> What is expected:
State only how many lines below include the word "text".

_ _ _ _ _ _ _

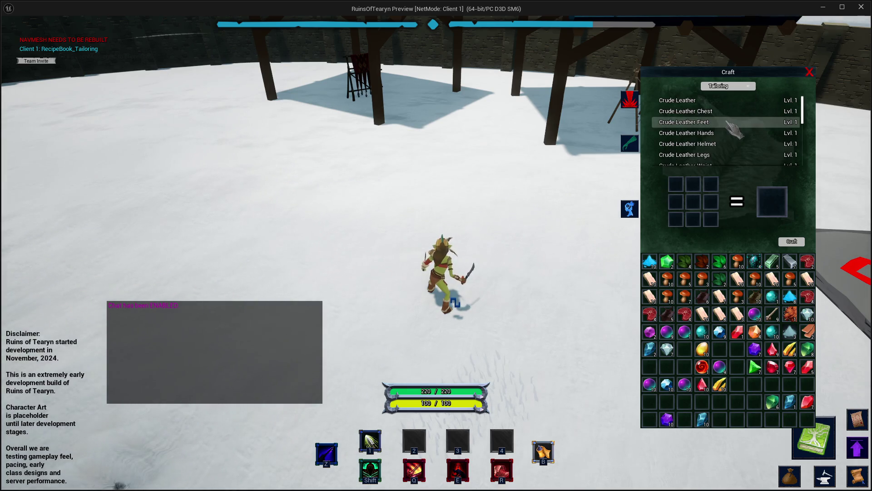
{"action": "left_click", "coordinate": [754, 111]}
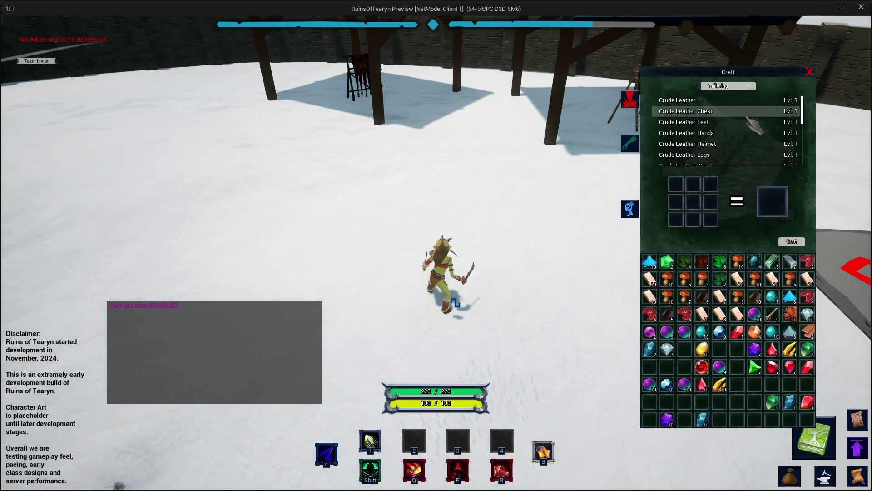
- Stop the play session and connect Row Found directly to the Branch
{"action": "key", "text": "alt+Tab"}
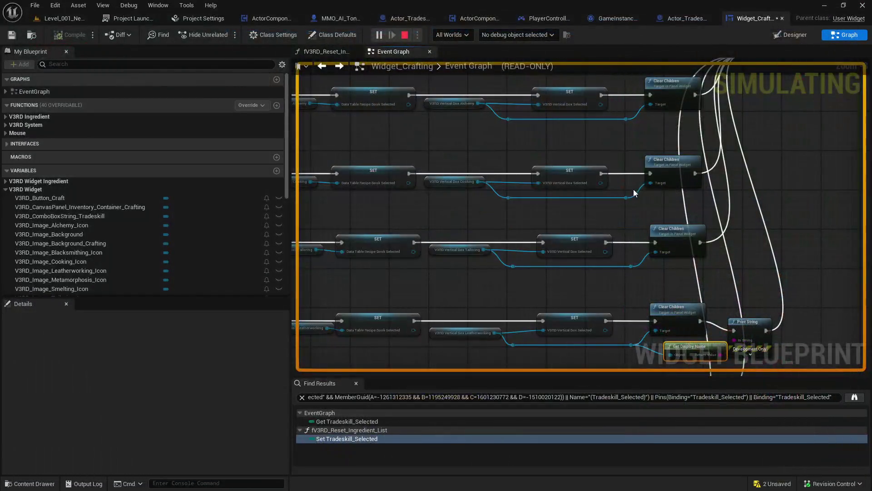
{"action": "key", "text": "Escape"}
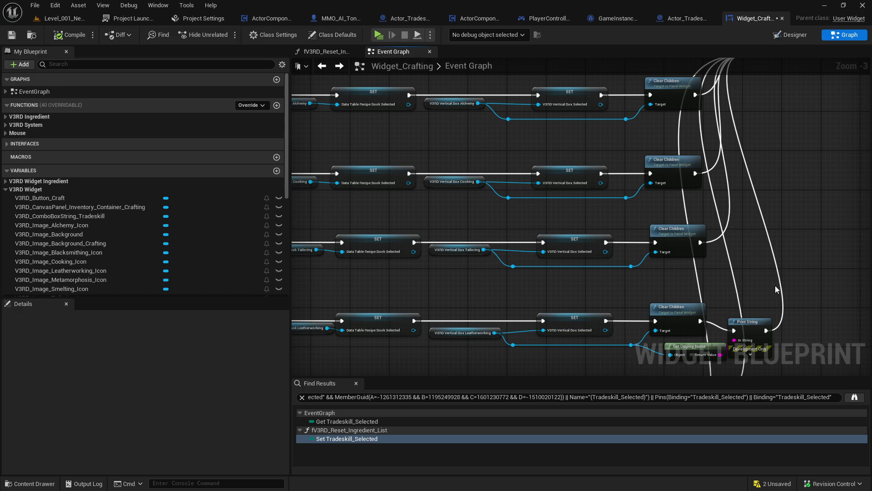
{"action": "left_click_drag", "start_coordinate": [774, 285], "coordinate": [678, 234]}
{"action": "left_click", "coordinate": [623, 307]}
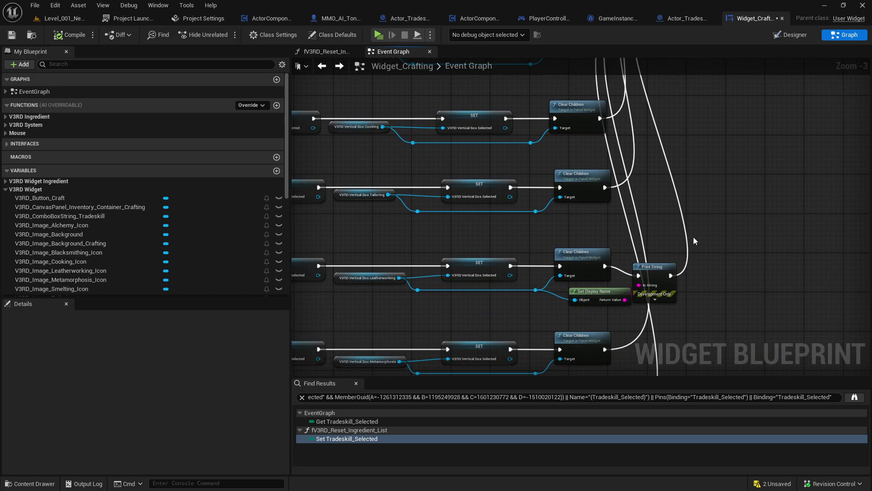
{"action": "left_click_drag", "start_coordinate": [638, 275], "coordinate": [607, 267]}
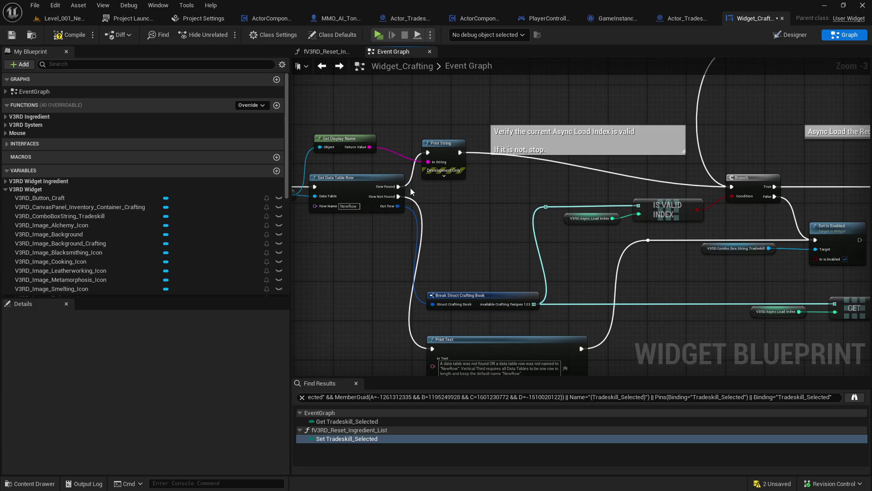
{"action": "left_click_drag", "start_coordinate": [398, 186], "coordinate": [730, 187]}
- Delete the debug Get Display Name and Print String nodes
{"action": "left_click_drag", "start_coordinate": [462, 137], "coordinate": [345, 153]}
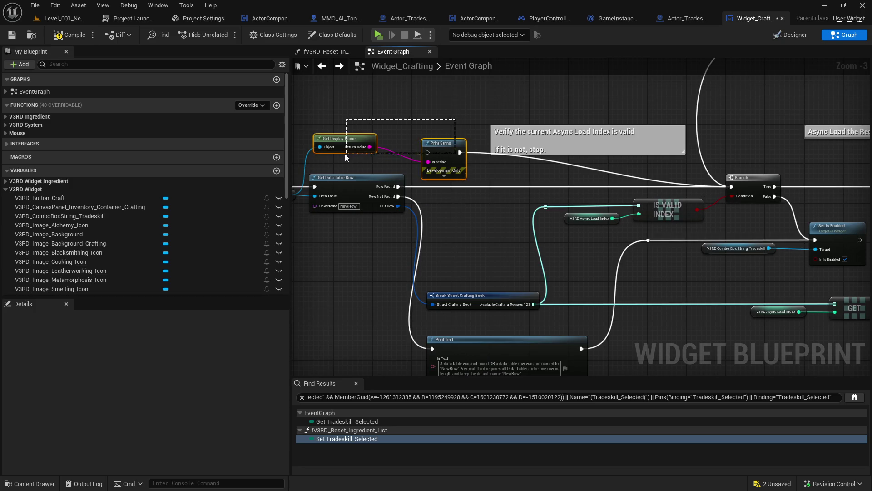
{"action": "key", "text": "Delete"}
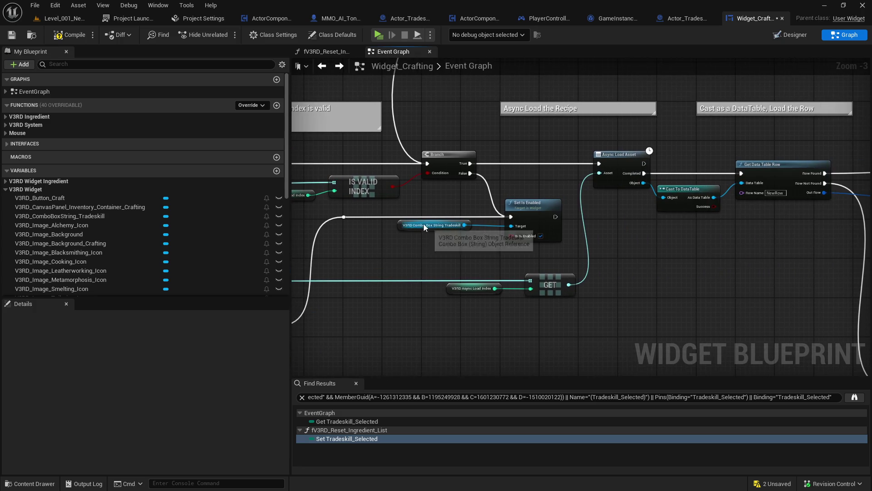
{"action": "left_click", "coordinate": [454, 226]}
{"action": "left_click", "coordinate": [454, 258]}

_ _ _ _ _ _ _

> Output of the task:
3